Set exercise → Pick out each line in the items below that contains the string "label". Case counts.

Input data →

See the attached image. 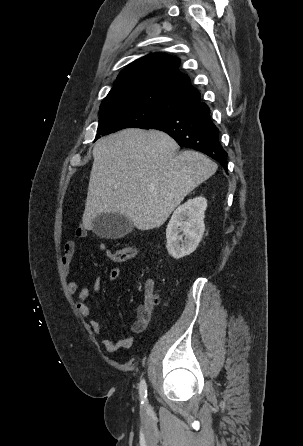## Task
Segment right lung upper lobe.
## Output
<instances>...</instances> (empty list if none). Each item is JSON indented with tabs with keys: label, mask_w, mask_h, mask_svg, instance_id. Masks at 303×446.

---

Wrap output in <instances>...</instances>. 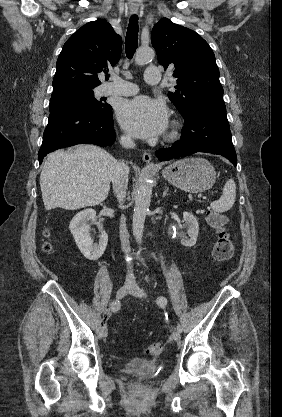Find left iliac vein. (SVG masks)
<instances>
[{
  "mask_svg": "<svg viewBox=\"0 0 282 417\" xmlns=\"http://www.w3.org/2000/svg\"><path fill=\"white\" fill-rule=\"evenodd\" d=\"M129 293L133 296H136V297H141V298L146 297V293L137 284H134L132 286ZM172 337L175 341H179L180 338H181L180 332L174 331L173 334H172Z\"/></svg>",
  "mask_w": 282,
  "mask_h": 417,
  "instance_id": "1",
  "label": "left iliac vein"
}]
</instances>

Result of this exercise →
<instances>...</instances> (empty list if none). Each item is JSON indented with tabs with keys: label, mask_w, mask_h, mask_svg, instance_id. Masks at 303×446.
  "label": "left iliac vein"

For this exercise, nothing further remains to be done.